After Runt's encounter with the wolf ghost, Stinky makes the comment that he's "as pale as a coyote". However, Runt's coloring is exactly the same as it is throughout the entire movie.
The ghost wolf haunts Shadow Forest from Daria's childhood to when she's a young adult. Tony is portrayed as being a pup himself when he first encounters the wolf ghost, but as old as he is in the rest of the franchise, the only opportunity he could have had to see the ghost would be when he's an adult.
Daria is chased from Shadow Forest to Rabbit Poo Mountain to Shadow Forest again in what appears to be a few seconds, when it originally took them a day or two to reach Rabbit Poo Mountain from Shadow Forest when their journey began.
Shadow Forest is described as being "teeming with life", but the only animals we see in the forest are a squirrel, three porcupines, and another wolf.
Marcel claims he's trying to catch a field mouse, but mice are not part of a goose diet, it consists of small insects, fish, and vegetation. Owls normally hunt on mice not geese.
Kate reminisces to Humphrey about how their pups are growing up so fast, but they haven't aged whatsoever over the course of three movies.
The pups from both the alpha school and omega school are more or less the same age, but Tony looks significantly older than his fellow alphas.

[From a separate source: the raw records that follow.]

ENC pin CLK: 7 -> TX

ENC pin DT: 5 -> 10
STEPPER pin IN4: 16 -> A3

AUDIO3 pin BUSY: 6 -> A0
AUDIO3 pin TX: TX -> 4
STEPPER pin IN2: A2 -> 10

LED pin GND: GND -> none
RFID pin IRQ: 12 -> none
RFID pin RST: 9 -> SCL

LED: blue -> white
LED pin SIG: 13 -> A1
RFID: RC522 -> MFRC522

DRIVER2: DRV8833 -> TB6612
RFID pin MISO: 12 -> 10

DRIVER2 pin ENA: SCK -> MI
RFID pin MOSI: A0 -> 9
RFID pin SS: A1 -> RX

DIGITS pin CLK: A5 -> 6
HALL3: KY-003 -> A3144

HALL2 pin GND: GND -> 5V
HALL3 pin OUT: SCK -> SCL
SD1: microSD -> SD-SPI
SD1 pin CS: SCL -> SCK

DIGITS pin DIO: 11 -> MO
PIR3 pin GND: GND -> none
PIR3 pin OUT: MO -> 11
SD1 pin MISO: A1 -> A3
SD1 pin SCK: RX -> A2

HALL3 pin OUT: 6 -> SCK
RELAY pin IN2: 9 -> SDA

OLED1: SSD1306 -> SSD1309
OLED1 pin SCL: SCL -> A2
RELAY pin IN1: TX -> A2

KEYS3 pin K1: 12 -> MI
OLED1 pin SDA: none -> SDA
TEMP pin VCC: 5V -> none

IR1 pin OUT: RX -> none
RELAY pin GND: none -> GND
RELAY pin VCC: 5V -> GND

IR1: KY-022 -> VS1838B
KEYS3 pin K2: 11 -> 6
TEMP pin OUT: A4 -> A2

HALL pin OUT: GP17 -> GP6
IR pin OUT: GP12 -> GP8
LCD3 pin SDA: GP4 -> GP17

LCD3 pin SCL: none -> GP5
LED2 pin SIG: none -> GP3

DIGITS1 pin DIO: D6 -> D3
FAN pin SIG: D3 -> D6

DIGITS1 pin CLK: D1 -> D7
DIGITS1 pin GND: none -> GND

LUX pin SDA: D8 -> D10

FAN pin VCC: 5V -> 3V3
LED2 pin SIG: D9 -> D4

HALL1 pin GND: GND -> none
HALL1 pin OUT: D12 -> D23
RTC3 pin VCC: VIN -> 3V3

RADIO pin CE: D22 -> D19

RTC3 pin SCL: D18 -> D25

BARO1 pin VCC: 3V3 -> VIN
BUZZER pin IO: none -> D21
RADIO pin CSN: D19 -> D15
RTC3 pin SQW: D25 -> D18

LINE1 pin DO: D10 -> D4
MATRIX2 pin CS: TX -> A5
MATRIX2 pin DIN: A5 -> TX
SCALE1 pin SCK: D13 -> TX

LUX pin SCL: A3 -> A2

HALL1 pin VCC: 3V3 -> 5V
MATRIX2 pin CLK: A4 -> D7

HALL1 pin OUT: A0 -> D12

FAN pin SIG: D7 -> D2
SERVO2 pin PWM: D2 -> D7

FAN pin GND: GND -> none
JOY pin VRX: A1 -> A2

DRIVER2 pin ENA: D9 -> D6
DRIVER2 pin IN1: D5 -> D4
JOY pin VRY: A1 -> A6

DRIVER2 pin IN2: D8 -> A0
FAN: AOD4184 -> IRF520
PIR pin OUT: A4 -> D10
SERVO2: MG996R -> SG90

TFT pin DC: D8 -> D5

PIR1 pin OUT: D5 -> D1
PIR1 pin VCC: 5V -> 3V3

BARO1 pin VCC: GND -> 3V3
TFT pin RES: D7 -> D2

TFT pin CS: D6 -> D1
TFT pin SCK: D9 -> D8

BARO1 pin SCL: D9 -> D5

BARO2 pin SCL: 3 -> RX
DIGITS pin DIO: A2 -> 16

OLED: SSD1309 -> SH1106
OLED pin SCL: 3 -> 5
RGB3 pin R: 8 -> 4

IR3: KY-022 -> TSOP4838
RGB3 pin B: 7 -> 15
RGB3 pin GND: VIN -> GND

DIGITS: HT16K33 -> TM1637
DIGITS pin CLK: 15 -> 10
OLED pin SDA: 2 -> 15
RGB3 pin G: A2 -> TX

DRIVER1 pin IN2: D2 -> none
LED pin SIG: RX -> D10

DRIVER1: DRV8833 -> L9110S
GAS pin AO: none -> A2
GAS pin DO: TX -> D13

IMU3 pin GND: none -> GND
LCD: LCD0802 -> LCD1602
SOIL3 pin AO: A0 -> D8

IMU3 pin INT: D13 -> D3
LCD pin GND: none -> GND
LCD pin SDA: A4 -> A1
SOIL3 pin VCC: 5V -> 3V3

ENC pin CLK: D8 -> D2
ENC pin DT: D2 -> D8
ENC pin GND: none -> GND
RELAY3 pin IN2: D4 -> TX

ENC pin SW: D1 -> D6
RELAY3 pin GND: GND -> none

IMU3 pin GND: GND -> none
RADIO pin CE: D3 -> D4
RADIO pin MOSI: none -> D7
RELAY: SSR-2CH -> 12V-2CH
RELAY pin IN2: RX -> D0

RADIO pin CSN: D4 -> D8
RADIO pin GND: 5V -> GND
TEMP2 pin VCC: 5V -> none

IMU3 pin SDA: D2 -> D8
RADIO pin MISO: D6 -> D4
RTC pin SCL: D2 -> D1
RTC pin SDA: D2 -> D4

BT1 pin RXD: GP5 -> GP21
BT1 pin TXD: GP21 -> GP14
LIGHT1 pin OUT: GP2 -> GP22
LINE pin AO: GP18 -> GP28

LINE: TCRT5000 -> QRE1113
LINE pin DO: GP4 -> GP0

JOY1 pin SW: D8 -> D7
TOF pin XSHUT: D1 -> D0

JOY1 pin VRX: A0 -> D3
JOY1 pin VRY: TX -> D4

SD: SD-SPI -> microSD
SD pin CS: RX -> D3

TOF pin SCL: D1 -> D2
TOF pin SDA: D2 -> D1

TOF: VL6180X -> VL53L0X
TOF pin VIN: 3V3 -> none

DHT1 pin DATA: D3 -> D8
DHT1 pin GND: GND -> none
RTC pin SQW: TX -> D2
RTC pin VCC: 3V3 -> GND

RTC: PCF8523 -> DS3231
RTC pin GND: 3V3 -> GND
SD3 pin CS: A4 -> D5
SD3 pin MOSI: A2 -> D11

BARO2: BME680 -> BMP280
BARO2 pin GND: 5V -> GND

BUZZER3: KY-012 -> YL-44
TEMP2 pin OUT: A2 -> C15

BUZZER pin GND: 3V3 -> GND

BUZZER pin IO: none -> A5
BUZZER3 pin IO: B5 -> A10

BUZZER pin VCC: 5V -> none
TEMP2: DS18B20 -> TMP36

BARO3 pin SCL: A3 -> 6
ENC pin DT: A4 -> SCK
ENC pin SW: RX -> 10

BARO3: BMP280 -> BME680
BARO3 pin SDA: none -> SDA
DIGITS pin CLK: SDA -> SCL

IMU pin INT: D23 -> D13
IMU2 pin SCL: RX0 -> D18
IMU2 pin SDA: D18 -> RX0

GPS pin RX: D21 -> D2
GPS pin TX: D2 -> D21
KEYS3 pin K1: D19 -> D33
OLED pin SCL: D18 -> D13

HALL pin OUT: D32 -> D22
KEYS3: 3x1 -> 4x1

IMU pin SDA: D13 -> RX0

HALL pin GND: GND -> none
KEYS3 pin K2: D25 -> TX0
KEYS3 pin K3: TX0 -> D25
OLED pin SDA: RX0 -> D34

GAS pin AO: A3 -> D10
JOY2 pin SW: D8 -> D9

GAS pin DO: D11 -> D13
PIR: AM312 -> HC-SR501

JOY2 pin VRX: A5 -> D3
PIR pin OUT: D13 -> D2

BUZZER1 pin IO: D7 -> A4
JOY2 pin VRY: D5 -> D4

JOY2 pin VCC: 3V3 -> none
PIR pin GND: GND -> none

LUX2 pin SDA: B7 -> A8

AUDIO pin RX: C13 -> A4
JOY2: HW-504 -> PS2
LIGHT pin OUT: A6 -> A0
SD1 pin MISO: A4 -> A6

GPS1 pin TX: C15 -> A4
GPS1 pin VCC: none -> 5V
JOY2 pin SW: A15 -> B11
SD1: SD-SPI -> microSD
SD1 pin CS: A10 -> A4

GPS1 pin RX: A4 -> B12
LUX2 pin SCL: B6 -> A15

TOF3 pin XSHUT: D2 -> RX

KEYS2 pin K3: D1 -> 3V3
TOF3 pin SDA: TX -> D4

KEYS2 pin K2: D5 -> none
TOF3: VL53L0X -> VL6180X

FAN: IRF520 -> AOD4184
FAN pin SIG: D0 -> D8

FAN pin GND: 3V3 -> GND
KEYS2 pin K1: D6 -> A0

When the wolves are exploring Shadow Forest and come to Saw Tooth Cave, Runt says "It looks like someone's home", but his mouth barely moves.
The name 'Sawtooth Cave' is used in this movie only because Sawtooth National Park was referenced in the first movie.
Rabbit Poo Mountain doesn't exist. It was only a joke that Lily made up in the first Alpha & Omega.
The ghost wolf kills/teleports that Mr. King wolf at the end, but there's no explanation of why it never tried to do that with anyone else it encountered.
Lily is a paranormal investigator and a weather girl when nothing in the previous movies indicates that she would be interested in visiting haunted forests, or that she would know anything about how to interpret the weather.